# Objetivos:
a - Transcreva sem alterações a parte do texto sobre a Argentina que começa nas palavras "A Argentina é" e termina logo depois de "as nações latino-americanas.".
b - Retome o texto sobre a Argentina e prossiga a escrita a partir da última frase apresentada.

# Trecho fornecido:
###

A Argentina é um caso bastante raro na história mundial em termos de ascensão, estabilidade, decadência e surpreendente retomada do crescimento econômico e recuperação do desenvolvimento social. Como regra geral na história das nações antes do início do século 20, a Argentina também era um país pobre. Porém, contando com um extenso território, terras férteis, boa localização geográfica e tendo uma onda de imigrantes com bom nível educacional, a Argentina adentrou o século 20 como um dos países mais ricos do mundo e, seguramente, o mais adiantado entre as nações latino-americanas.
Terminada a Segunda Guerra Mundial em 1945, a Argentina era um país desenvolvido, com nível educacional superior à média do continente americano e ostentando a condição de ser o primeiro país latino-americano a ter eliminado o analfabetismo. Em termos de renda per capita, houve períodos em que a Argentina apresentava níveis superiores aos Estados Unidos e, ao lado de Canadá e Austrália, despontava entre as nações cujo futuro brilhante era dado como certo. O mundo não conhecia exemplo de nação que começara como pobre, atingisse o desenvolvimento e tivesse voltado à pobreza. Caberia a Argentina e à Tchecoslováquia demonstrarem ao mundo que ser pobre, tornar-se rico e voltar a ser pobre era uma trajetória possível, desde que o país tomasse as decisões erradas e tivesse maus governos por períodos longos.
O ponto de partida da Argentina para iniciar sua longa estrada de empobrecimento começou em 1946, quando o militar Juan Domingo Perón tornou-se presidente do país; ele governou até 1955, passou um tempo fora e retornou como presidente em 1973, falecendo em 1974; foi substituído por sua mulher, a então vice-presidente Isabel Martínez de Perón, que ficou no cargo até 1976, quando se iniciou a ditadura militar. Resumidamente, o peronismo tornou-se a ideologia vigente na Argentina desde 1946 e, com breves interrupções quando governos com tendências liberais assumiram o poder, o peronismo esquerdista governou o país até muito recentemente, quando, em 2023, o libertário Javier Milei foi eleito presidente.
Ser pobre, tornar-se rico e voltar a ser pobre é uma trajetória possível, desde que o país tome as decisões erradas e tenha maus governos por períodos longos
Com a receita da ideologia peronista, de inclinação política esquerdista e forte viés socialista na economia, a Argentina adotou políticas heterodoxas em economia, que incluíam estatização de empresas, inchaço da máquina pública, intervenção e regulação sobre a economia privada, protecionismo comercial, agressão ao capital externo, controle cambial, limitação à posse de moedas estrangeiras, calotes de dívidas públicas, confiscos de poupanças privadas e um elenco de medidas estatizantes e antiliberais que, uma a uma, provaram ser um desastre.

###

# Segmento de dados:
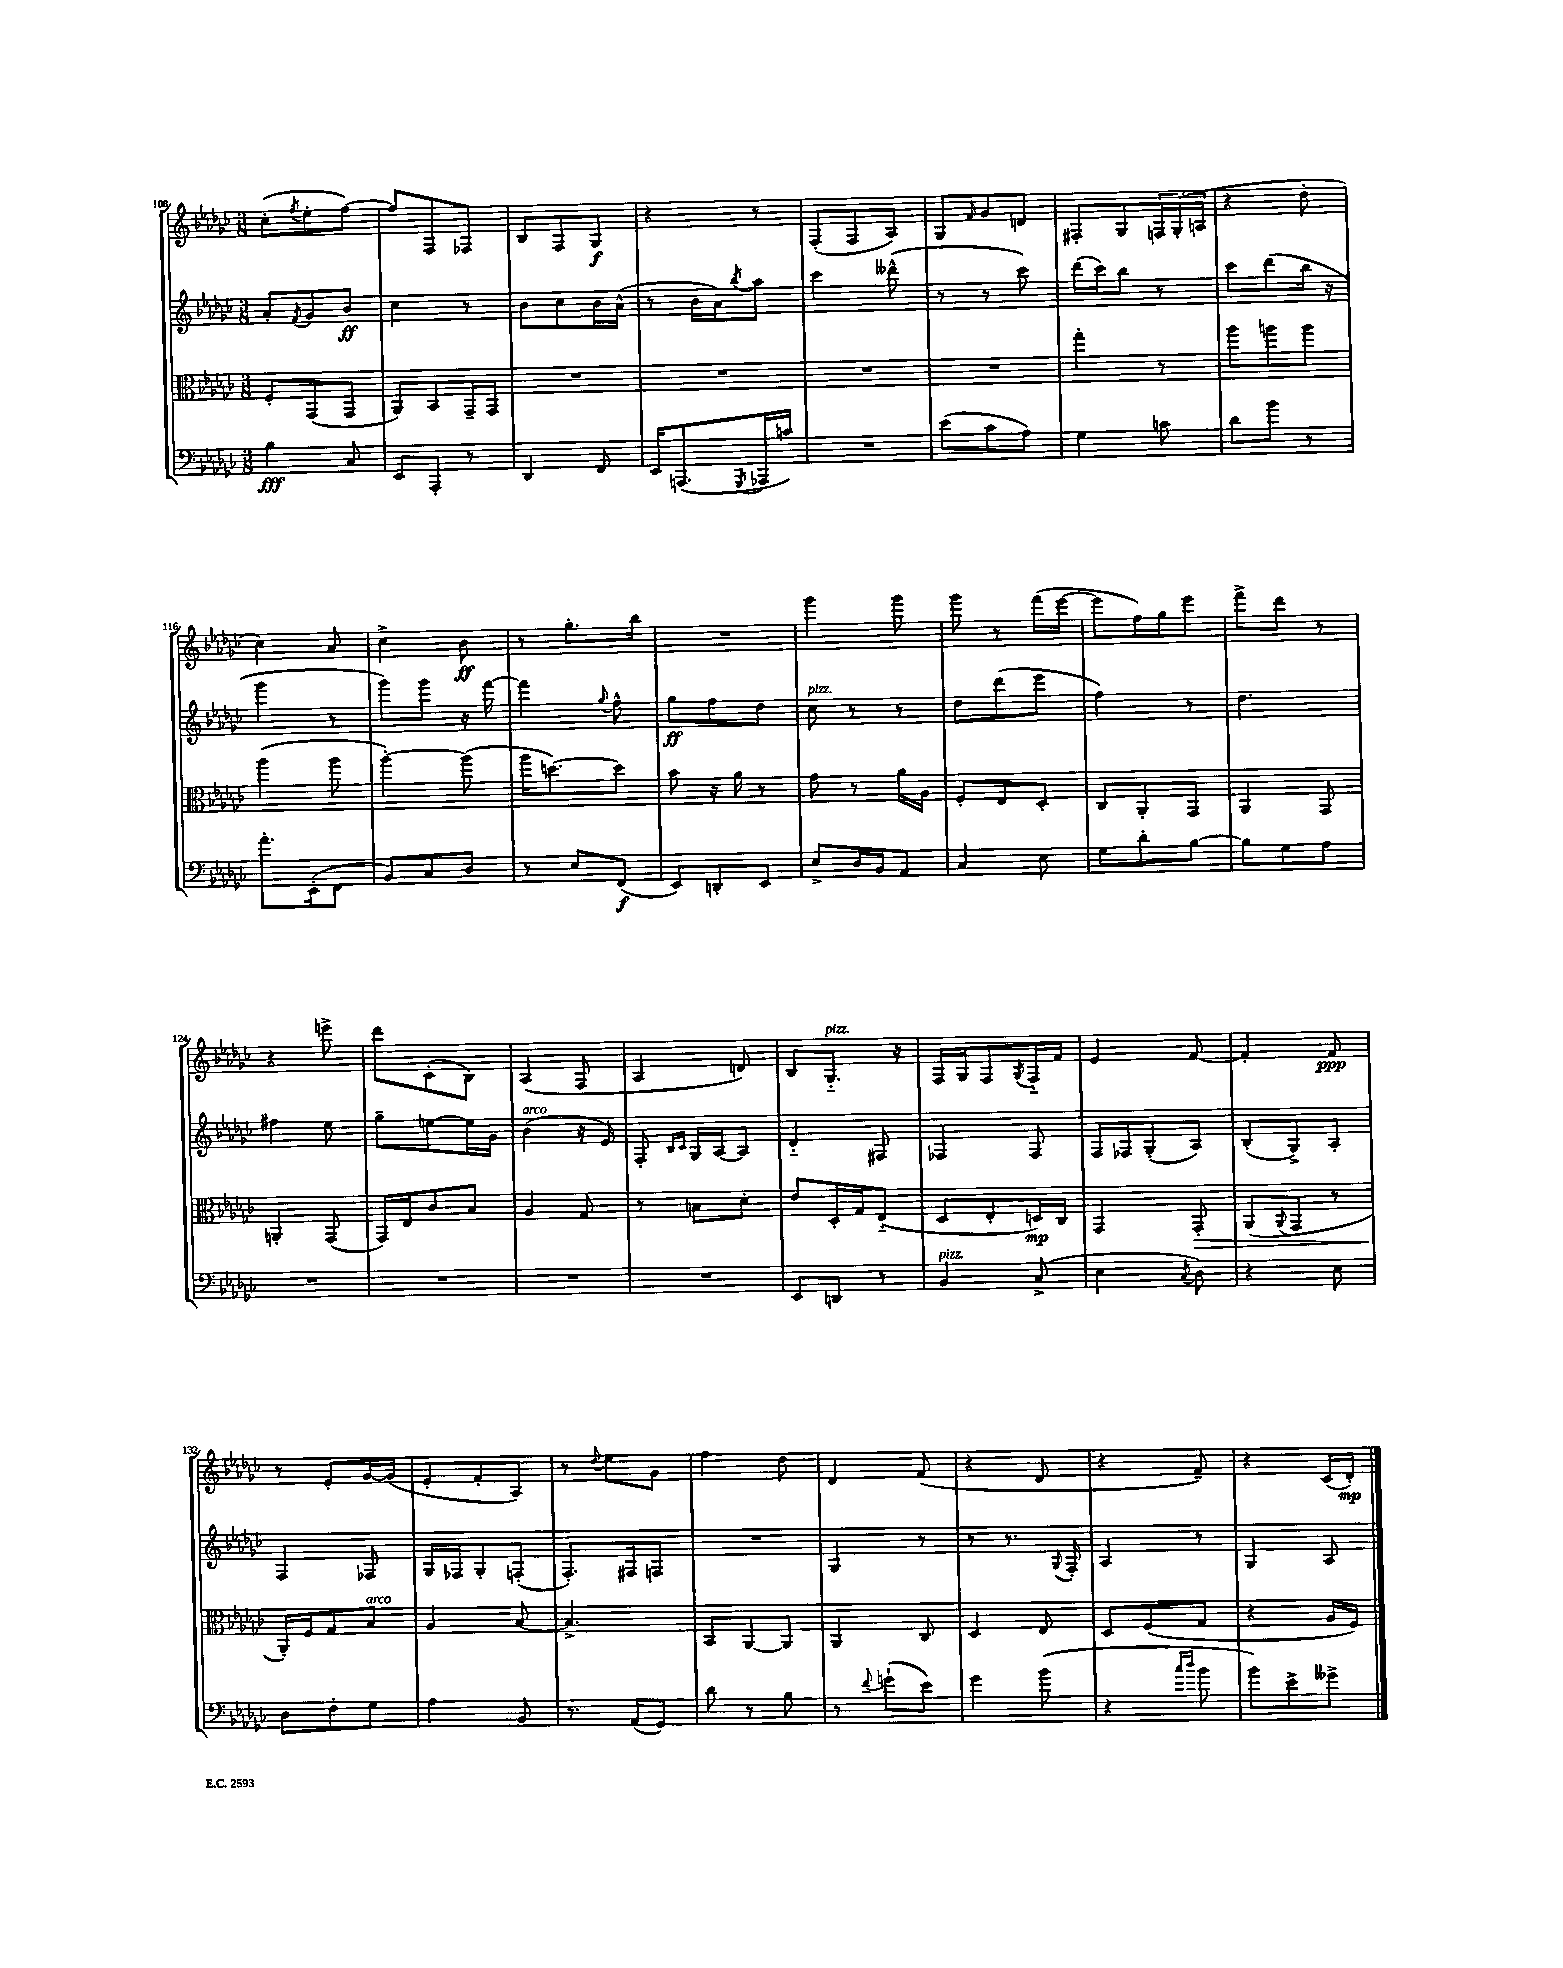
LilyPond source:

###

# Respostas em ordem:
a -
A Argentina é um caso bastante raro na história mundial em termos de ascensão, estabilidade, decadência e surpreendente retomada do crescimento econômico e recuperação do desenvolvimento social. Como regra geral na história das nações antes do início do século 20, a Argentina também era um país pobre. Porém, contando com um extenso território, terras férteis, boa localização geográfica e tendo uma onda de imigrantes com bom nível educacional, a Argentina adentrou o século 20 como um dos países mais ricos do mundo e, seguramente, o mais adiantado entre as nações latino-americanas.

b -
Os governos argentinos, mesmo alguns que não eram propriamente peronistas radicais, foram marcados por duas características recorrentes: internamente, foram populistas, estatizantes, hostis ao capitalismo privado, descuidados com o equilíbrio fiscal, criadores de déficits e endividamento público; externamente, foram xenófobos, fechados para o investimento estrangeiro, amantes de calotes de dívidas externas e isolacionistas em termos de economia internacional. Mesmo políticos tidos como liberais, como Maurício Macri (2015-2019) fizeram governos que negaram, ao menos em parte, as políticas liberais.
Quando Macri substituiu Cristina Kirchner, no fim de 2015, a Argentina apresentava déficit orçamentário de 5% do PIB; o país não podia tomar empréstimos no mercado internacional em função da moratória decretada no início dos anos 2000 e repetida em 2014; a carga tributária era a mais alta entre 138 países analisados pelo Fórum Econômico Mundial; a produção nacional e o padrão de vida médio estavam em queda, enquanto a inflação e o desemprego subiam. Nessa mesma época, o gasto público havia chegado à absurda taxa de 47,9% do PIB, e o governo Kirchner mandou o Banco Central emitir moeda e repassar ao Tesouro Nacional; a consequência foi a perda do controle sobre o volume de moeda circulante e a explosão da inflação, que chegou a 30% em 2015, como meio de absorver a expansão monetária.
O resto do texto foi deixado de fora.